The New York Times’ conservative columnist, Ross Douthat, spoke last week at a fundraiser for one of America’s most anti-gay groups. Many in the LGBT community are outraged — here’s what they’re missing.

Ross Douthat is the New York Times’ only conservative opinion writer. The Times always has one. His predecessor was the horrific neocon war hawk William Kristol.

Douthat is young (34), smart, and far more religious than the average American. 

And I can’t stand his work.

This week, some members of the LGBT blogosphere, from Dan Savage to Media Matters to Joe.My.God. to Towleroad, and others, went on the warpath, attacking Douthat for speaking at a fundraiser for the Alliance Defending Freedom. If you’re unsure exactly of what the ADF is, or their embarrassing portfolio of anti-gay legal work, read my recent piece, “Almost Everything You’ve Been Told About The Idaho Wedding Chapel Story Is A Lie.”

Here’s a screenshot of a recent ADF Facebook post that’s clearly not telling the truth:

Bottom line, the ADF is the law firm currently pushing the lie about the “Hitching Post” ministers being “threatened” with jail, etc. They also unintentionally brought same-sex marriage to California and Virginia, having lost those cases. They support putting LGBT people in prison, have ties to international anti-gay groups and actions, and are pursuing a Biblical take on the Constitution. 

Evil, some might say, is an appropriate word for their work.

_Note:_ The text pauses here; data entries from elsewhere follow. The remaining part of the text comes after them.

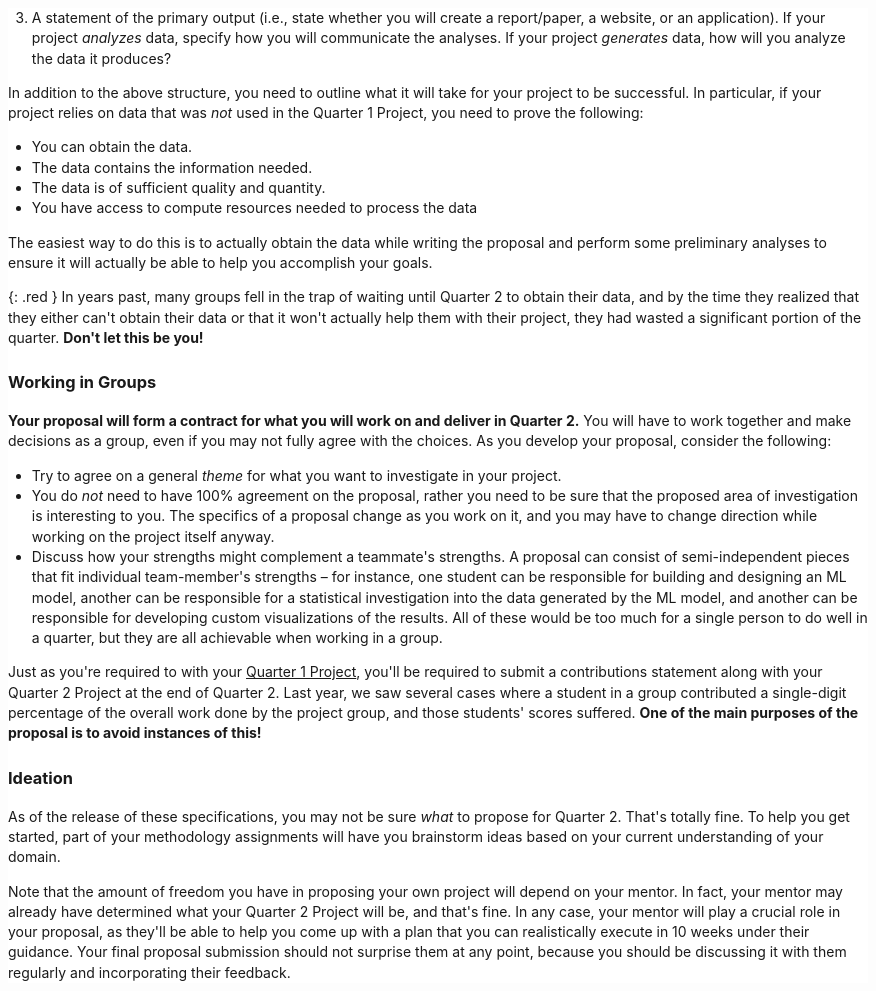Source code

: 3. A statement of the primary output (i.e., state whether you will create a report/paper, a website, or an application). If your project _analyzes_ data, specify how you will communicate the analyses. If your project _generates_ data, how will you analyze the data it produces?

In addition to the above structure, you need to outline what it will take for your project to be successful. In particular, if your project relies on data that was _not_ used in the Quarter 1 Project, you need to prove the following:
- You can obtain the data.
- The data contains the information needed.
- The data is of sufficient quality and quantity.
- You have access to compute resources needed to process the data

The easiest way to do this is to actually obtain the data while writing the proposal and perform some preliminary analyses to ensure it will actually be able to help you accomplish your goals.

{: .red }
In years past, many groups fell in the trap of waiting until Quarter 2 to obtain their data, and by the time they realized that they either can't obtain their data or that it won't actually help them with their project, they had wasted a significant portion of the quarter. **Don't let this be you!**

### Working in Groups

**Your proposal will form a contract for what you will work on and deliver in Quarter 2.** You will have to work together and make decisions as a group, even if you may not fully agree with the choices. As you develop your proposal, consider the following:
- Try to agree on a general *theme* for what you want to
  investigate in your project.
- You do *not* need to have 100% agreement on the proposal, rather you
  need to be sure that the proposed area of investigation is
  interesting to you. The specifics of a proposal change as you work on
  it, and you may have to change direction while working on the project itself anyway.
- Discuss how your strengths might complement a teammate's
  strengths. A proposal can consist of semi-independent pieces that
  fit individual team-member's strengths – for instance, one student can be responsible for building and designing an ML model, another can be responsible for a statistical investigation into the data generated by the ML model, and another can be responsible for developing custom visualizations of the results. All of these would be too much for a single person to do well in a quarter, but they are all achievable when working in a group.

Just as you're required to with your [Quarter 1 Project](https://dsc-capstone.org/2024-25/assignments/projects/q1), you'll be required to submit a contributions statement along with your Quarter 2 Project at the end of Quarter 2. Last year, we saw several cases where a student in a group contributed a single-digit percentage of the overall work done by the project group, and those students' scores suffered. **One of the main purposes of the proposal is to avoid instances of this!**

### Ideation

As of the release of these specifications, you may not be sure _what_ to propose for Quarter 2. That's totally fine. To help you get started, part of your methodology assignments will have you brainstorm ideas based on your current understanding of your domain.

Note that the amount of freedom you have in proposing your own project will depend on your mentor. In fact, your mentor may already have determined what your Quarter 2 Project will be, and that's fine. In any case, your mentor will play a crucial role in your proposal, as they'll be able to help you come up with a plan that you can realistically execute in 10 weeks under their guidance. Your final proposal submission should not surprise them at any point, because you should be discussing it with them regularly and incorporating their feedback.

Ross Douthat claims he was unaware the event he attended was a fundraiser.

Big mistake.

He apologized, as Media Matters reports today:

“I was not aware in advance that this event was a fundraiser and had I known, I would not have agreed to participate,” he said in a statement issued to Media Matters through the Times Wednesday. “I was invited by an events organizing group, not by ADF directly. I understood this to be a public conversation about religious liberty. This is my fault for not doing my due diligence, and I will be declining the honorarium.”

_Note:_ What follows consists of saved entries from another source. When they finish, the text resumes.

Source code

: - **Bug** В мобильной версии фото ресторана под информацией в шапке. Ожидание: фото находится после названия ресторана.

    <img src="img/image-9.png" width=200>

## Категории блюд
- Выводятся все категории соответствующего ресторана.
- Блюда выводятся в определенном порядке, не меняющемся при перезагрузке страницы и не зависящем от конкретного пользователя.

Douthat is getting heat now for suggesting if it weren’t a fundraiser, he would have attended, revealing an appalling lack of investigation into the ADF — still — and an appalling lack of understanding of why so many are so upset.

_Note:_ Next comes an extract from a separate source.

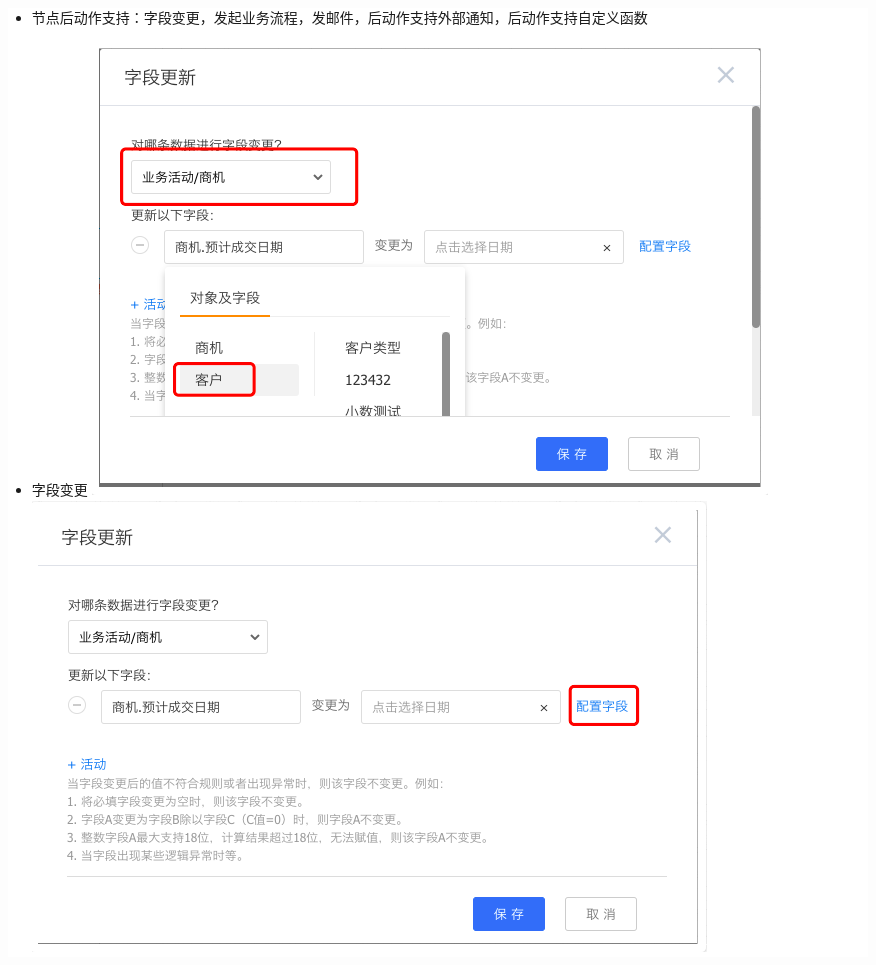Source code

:  - 节点后动作支持：字段变更，发起业务流程，发邮件，后动作支持外部通知，后动作支持自定义函数

  - 字段变更
      ![image_1c1co90pr18ib16f01kaj53d1jjc19](.\images\image_1c1co90pr18ib16f01kaj53d1jjc19.png)
      ![image_1c1cof220bsm1q3lcubpe423](.\images\image_1c1cof220bsm1q3lcubpe423.png)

Meanwhile, what everyone should be attacking Douthat for, actually, is not just that he showed up,  allowing his name to give creedence to the event, and thus, padding the ADF’s coffers, but that he didn’t chastise the ADF, its leaders, and its audience for being so off-the-wall filled with anti-gay hate once he got there.

Douthat had the opportunity to express just how offensive, dangerous, and anti-Christian the ADF actually is, but he didn’t.

“Hi, I’m Ross Douthat. Thanks for inviting me. I want you to know that I’m a devout Roman Catholic, a successful New York Times opinion writer, and I think what you’re doing, what your mission is, and how you treat God’s children who happen to be LGBT, is vile, disgusting, inhuman, and against God’s message of love. Shame on you all. No one respects you, you’re a laughing stock, you’ve lost nearly every important culture war case you’ve fought, and your ideas are dangerous to the younger generation — including my family.”

That’s not what Douthat told the audience at the ADF, but he should have.

Dan Savage exploded today, writing, “Douthat isn’t apologizing for crawling into bed with the ADF, an organization that wants to send Douthat’s colleagues Frank Bruni (gay), Josh Barro (gay), Charles Blow (bi), and Jennifer Boylan (a trans woman married to another woman) to prison. He’s not apologizing for speaking before the ADF. He’s only apologizing for appearing at a fundraiser for the ADF.”

“So,” Savage continues, “it’s fine for writers at the NYT to speak before hate groups—rabidly anti-gay orgs like the ADF, anti-Semitic groups, the reconstituted KKK, White Citizen Councils—so long as the event isn’t a fundraiser? So… it would’ve been fine for Douthat to have a ‘conversation’ with the organization that wants to send Frank Bruni and Josh Barro to prison but a line was crossed when Douthat helped raise money for the organization that wants to send Frank Bruni and Josh Barro to prison.”

He has several excellent points.

But no one is talking about what Douthat actually did say to the ADF.

Hugh Hewitt, a far-right wing pundit, introduced Douthat as the “special forces of conservative punditry,” someone who’s embedded “behind enemy lines” — meaning, the New York Times.

Douthat actually did a fairly decent job of presenting secular America’s position in opposing the radical religious right. Clearly, Hewitt and his audience were surprised, and Douthat likely didn’t make many friends, but he did plant important ideas in their minds, and there’s something to be said for that, too.

So, here’s the clip:

I agree, the LGBT community and our allies should be outraged at Douthat for “crawling into bed with the ADF,” but that’s not where our anger and upset should end.